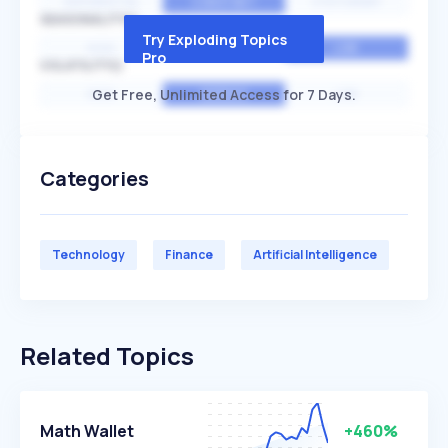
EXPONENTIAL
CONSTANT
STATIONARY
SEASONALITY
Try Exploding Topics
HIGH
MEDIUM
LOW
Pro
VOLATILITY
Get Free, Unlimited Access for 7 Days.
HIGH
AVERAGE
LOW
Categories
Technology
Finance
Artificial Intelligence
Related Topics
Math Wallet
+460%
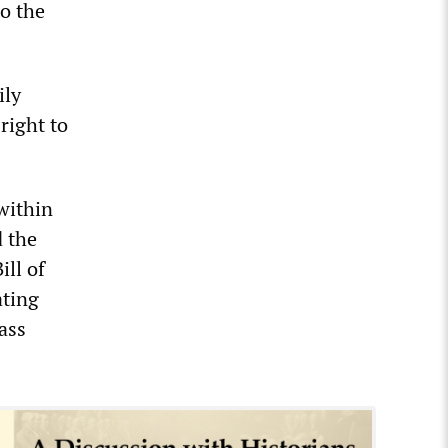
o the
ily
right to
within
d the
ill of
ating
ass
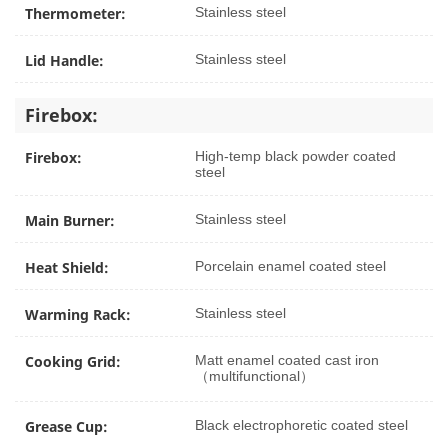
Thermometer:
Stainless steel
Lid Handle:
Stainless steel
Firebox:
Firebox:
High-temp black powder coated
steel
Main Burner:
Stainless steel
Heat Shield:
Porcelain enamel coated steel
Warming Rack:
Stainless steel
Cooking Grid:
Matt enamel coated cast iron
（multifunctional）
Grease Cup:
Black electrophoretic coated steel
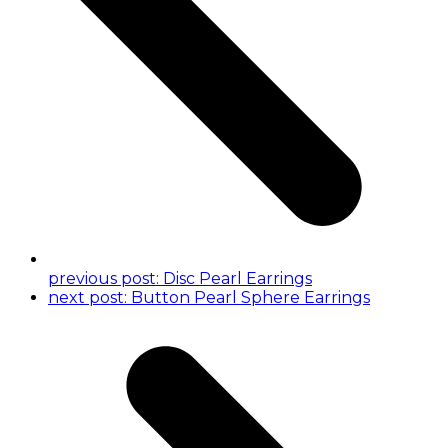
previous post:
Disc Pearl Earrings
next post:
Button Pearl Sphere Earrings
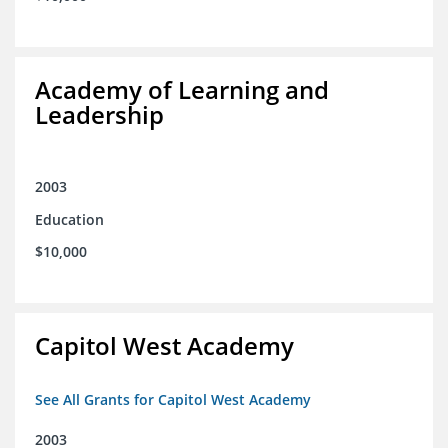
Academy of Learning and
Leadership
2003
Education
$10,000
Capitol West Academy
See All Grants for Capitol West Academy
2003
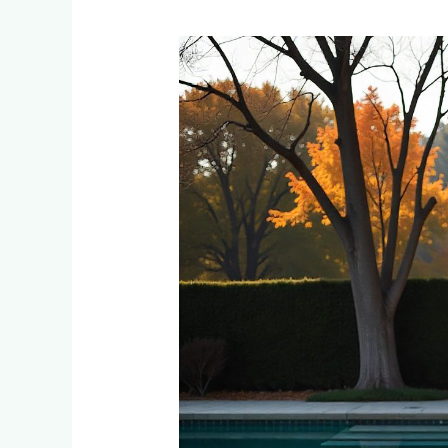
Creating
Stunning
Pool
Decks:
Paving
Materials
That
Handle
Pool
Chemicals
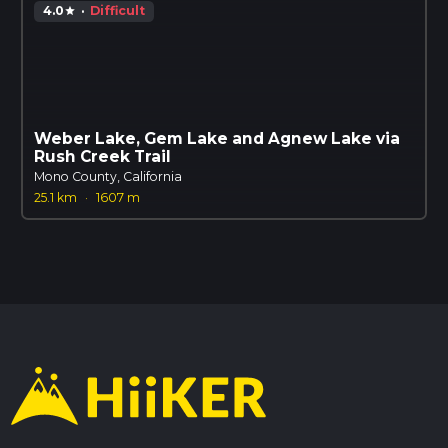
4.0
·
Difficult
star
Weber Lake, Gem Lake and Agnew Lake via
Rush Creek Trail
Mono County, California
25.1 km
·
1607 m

-*-

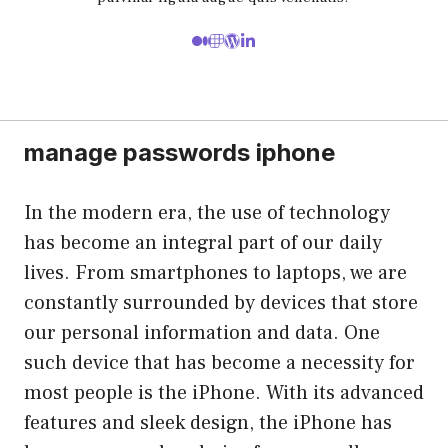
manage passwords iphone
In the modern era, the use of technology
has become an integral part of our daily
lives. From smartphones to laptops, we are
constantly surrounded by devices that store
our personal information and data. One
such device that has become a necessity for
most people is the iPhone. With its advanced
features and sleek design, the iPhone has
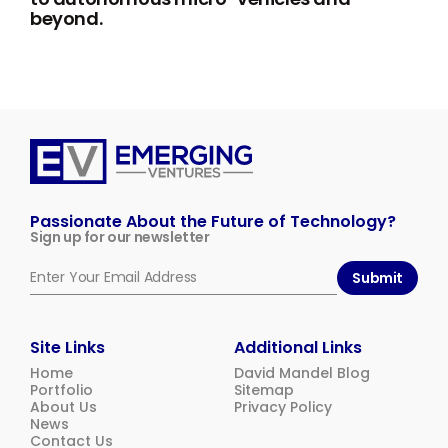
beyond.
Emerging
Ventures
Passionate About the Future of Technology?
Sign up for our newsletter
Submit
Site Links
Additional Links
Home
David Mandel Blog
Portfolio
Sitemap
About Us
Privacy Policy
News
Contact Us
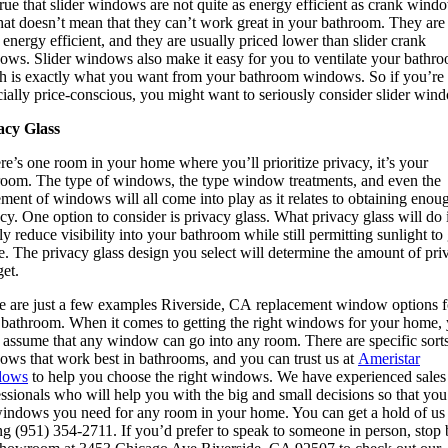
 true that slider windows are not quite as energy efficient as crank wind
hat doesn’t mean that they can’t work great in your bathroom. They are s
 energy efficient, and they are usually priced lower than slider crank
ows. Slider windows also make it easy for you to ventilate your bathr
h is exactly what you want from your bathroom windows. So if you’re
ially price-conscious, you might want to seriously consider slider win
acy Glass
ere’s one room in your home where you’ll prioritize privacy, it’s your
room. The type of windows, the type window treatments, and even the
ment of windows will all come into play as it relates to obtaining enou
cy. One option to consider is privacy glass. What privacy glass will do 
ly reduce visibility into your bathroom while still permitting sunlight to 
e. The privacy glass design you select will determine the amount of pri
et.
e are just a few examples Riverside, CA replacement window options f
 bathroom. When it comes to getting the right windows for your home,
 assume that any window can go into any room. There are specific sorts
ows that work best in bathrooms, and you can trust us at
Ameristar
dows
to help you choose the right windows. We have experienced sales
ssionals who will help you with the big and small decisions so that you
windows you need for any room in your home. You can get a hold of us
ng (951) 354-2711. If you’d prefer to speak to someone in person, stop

-*-

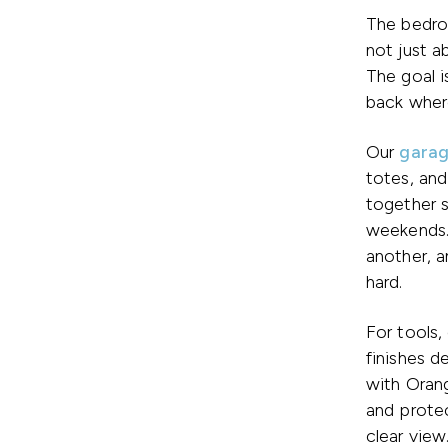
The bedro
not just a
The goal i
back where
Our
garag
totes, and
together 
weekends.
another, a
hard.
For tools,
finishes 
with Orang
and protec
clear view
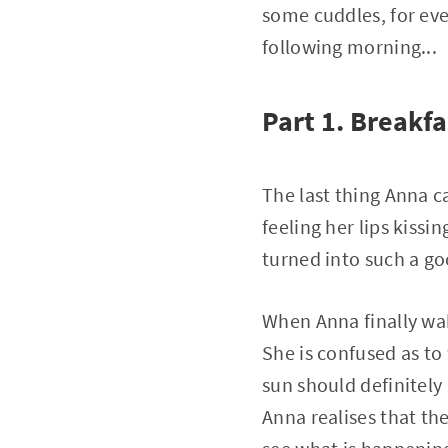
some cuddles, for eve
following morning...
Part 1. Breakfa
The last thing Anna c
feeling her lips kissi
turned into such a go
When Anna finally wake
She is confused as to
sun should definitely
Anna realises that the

-*-

# ABOUT THIS TASK:
Starting at the line with "ssionals who will" and ending at the line with "ng (951) 354-2711.", print each line of the listing above exactly, with no other lines.

# PROBLEM SOLUTION:
ssionals who will help you with the big and small decisions so that you
windows you need for any room in your home. You can get a hold of us
ng (951) 354-2711. If you’d prefer to speak to someone in person, stop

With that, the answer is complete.